The underlying case originated when an international engineering firm procured and constructed defective jet bubble reactors for several power plants. The engineering firm submitted claims to its general and professional liability carriers, and ultimately negotiated a settlement with the plant owners. Kutak Rock’s client provided primary general liability coverage to the engineering firm and paid its policy limits. After the engineering firm’s excess general liability carriers refused to participate in the settlement, the engineering firm sued its excess carriers for breach of contract.
In May 2013, the excess carriers, represented by a Chicago-based law firm, served a third-party subpoena upon the insurer. The subpoena sought virtually any document that related in any way to the jet bubble reactors or to the insurer’s coverage for the issues related to the jet bubble reactors.
Kutak Rock became involved in the dispute in December 2013 to assist with the unusually large scope of document production and to address the intricate privilege and confidentiality issues at stake for the insurer. In June 2014, Kutak Rock, on behalf of the insurer, coordinated the production of thousands of redacted responsive documents, along with a detailed privilege log that ultimately exceeded 150 pages in length.
The excess carriers objected to the insurer’s production and essentially requested that the insurer reassess every privilege assertion and redaction in its production.

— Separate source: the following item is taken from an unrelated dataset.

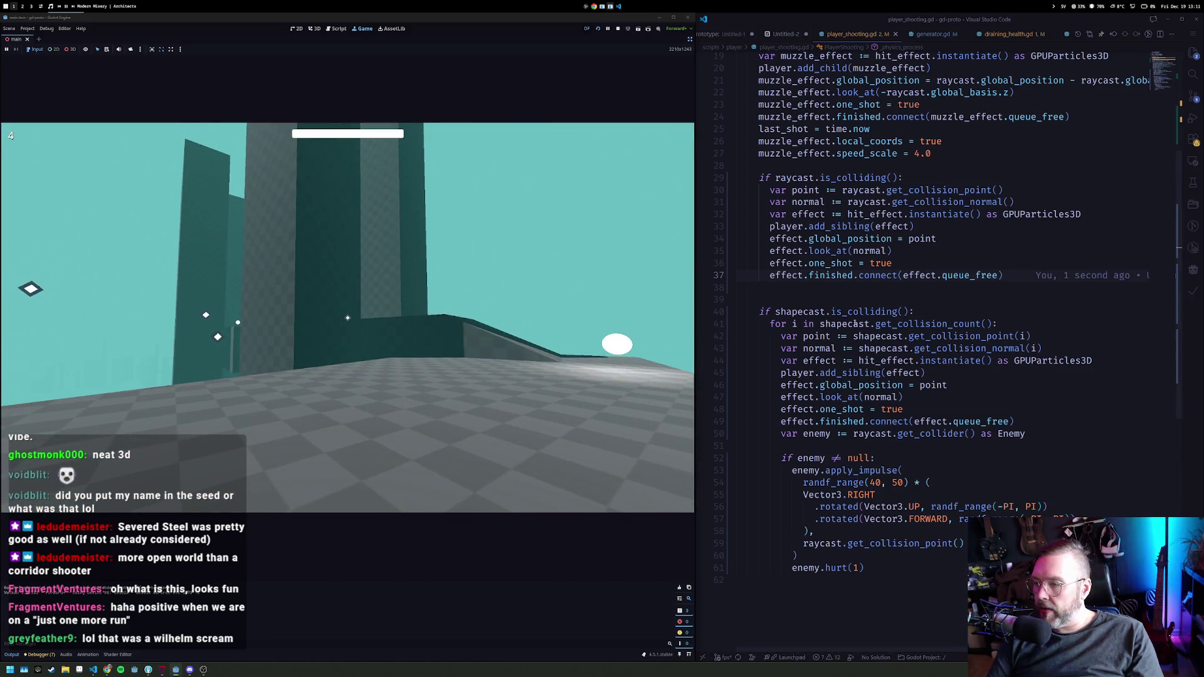
{"action": "left_click", "coordinate": [920, 142]}
{"action": "scroll", "coordinate": [920, 188], "scroll_direction": "up", "scroll_amount": 4}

On July 16, 2014, when the insurer refused to succumb to such unreasonable demands, the excess carriers filed a motion to compel. In addition to extensive argument on the merits, the motion suggested that the insurer had waived all of its objections/privilege assertions because it did not respond to the subpoena by the subpoena’s May 6, 2013 return date.

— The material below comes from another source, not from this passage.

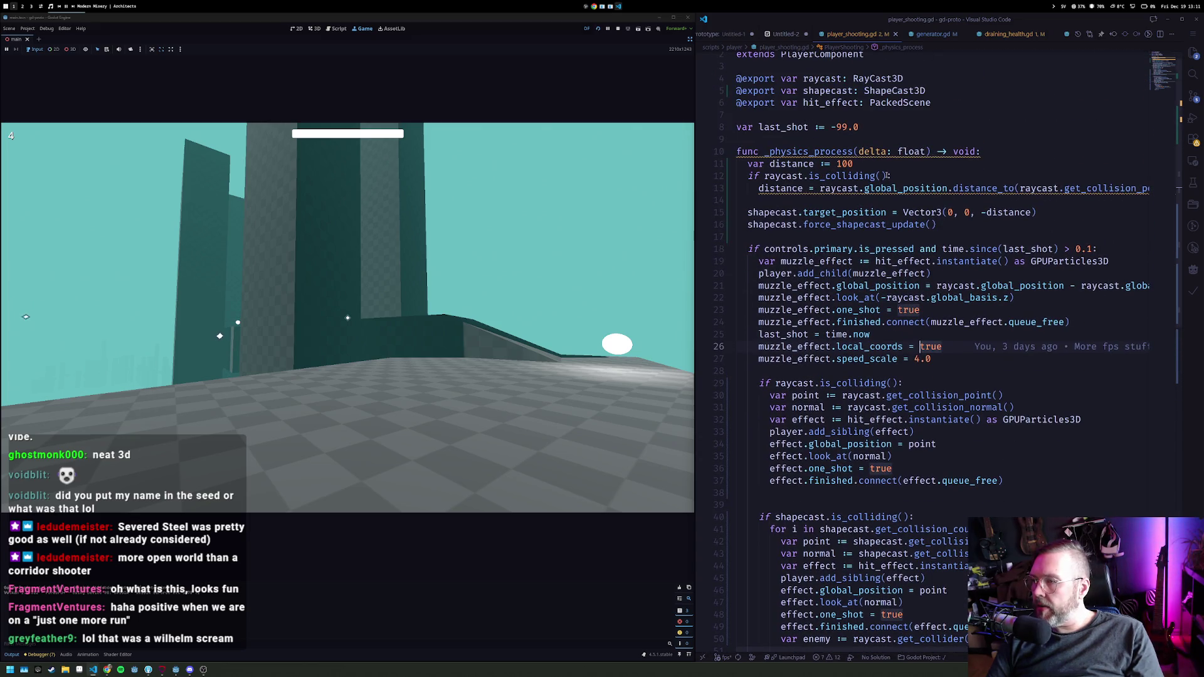
{"action": "left_click", "coordinate": [1034, 213]}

On behalf of the insurer, Kutak Rock argued in its opposition that it was the excess carriers who had waived any ability to object to the Insurer’s production, because their motion to compel was filed more than a year after the May 6, 2013 return date on the subpoena. The Court agreed with Kutak Rock’s argument, and in a five-page opinion, outright denied the excess carrier’s motion to compel as untimely. The Court held that, absent a showing of good cause, the excess carrier’s motion to compel was required to be filed within 30 days of the insurer’s alleged May 6, 2013 default in responding to the subpoena. The Court noted that if a party wants to preserve its opportunity to file a motion to compel pending the outcome of golden rule discussions, the common practice is for the party to move, prior to expiration of the deadline, for an extension of time to file the motion to compel.